The key is the word net. The net work done on an object is equal to its change in kinetic energy. $$W_\text{net}=\Delta K$$ You can easily break the net work done on an object into work done by conservative forces internal to the system and work done by external forces.

$$W_\text{net}=W_\text{cons.}+W_\text{ext.}=\Delta K$$

By the definition of potential energy, the work done by conservative forces is equal to the negative change in potential energy associated with those conservative forces $$W_\text{net}=-\Delta U+W_\text{ext.}=\Delta K$$

This lets us arrive at the second expression you are confused about: $$W_\text{ext.}=\Delta K+\Delta U$$

i.e. the total mechanical energy changes when an external force does work.

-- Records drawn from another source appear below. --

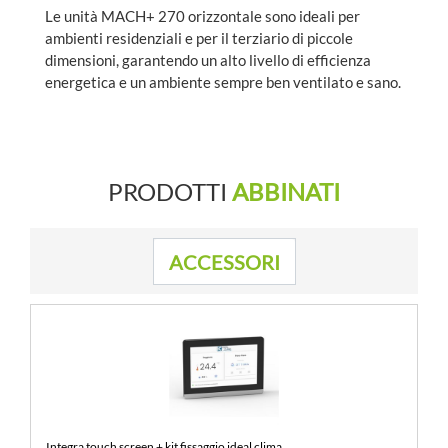
Le unità MACH+ 270 orizzontale sono ideali per
ambienti residenziali e per il terziario di piccole
dimensioni, garantendo un alto livello di efficienza
energetica e un ambiente sempre ben ventilato e sano.
PRODOTTI
ABBINATI
ACCESSORI
Integra touch screen + kit fissaggio ideal clima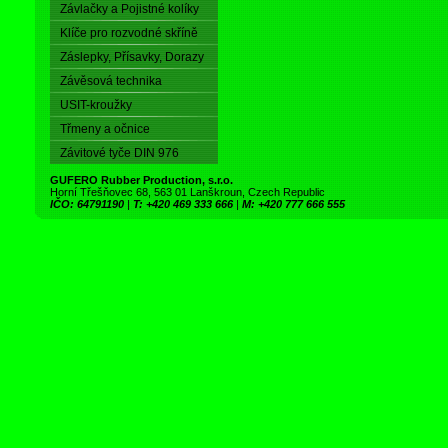
Závlačky a Pojistné kolíky
Klíče pro rozvodné skříně
Záslepky, Přísavky, Dorazy
Závěsová technika
USIT-kroužky
Třmeny a očnice
Závitové tyče DIN 976
GUFERO Rubber Production, s.r.o.
Horní Třešňovec 68, 563 01 Lanškroun, Czech Republic
IČO: 64791190
|
T: +420 469 333 666
|
M: +420 777 666 555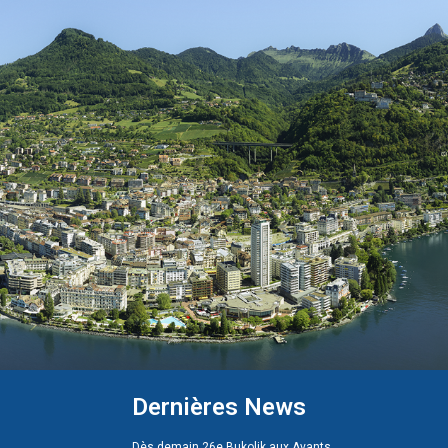
Dernières News
Dès demain 26e Bukolik aux Avants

So, both expressions say exactly the same thing, it is just that the latter breaks the net work into other classifications depending on how you define your system.

Answer 3

My approach will be a bit more systematic. In systems where energy is conserved it states : $$K+U = \text {const} \tag 1,$$

Differentiating this equation we arrive at : $$dK + dU = 0 \tag 2,$$

This means that work-energy theorem can be expressed equally well in terms of potential energy :

$$ W = \Delta K = - \Delta U. \tag 3$$

So to say, for object to increase it's kinetic energy it must consume some sort of potential energy. For example, body falling in Earth gravity consumes gravitational potential energy $mgh$. Mass speeding up on uncompressing spring - consumes spring potential energy $1/2 kx^2$ and so on.

Answer 4

The work energy theorem does not itself involve potentials, but in the case of a conservative force, in which work is independent of path, it is used to define the potential.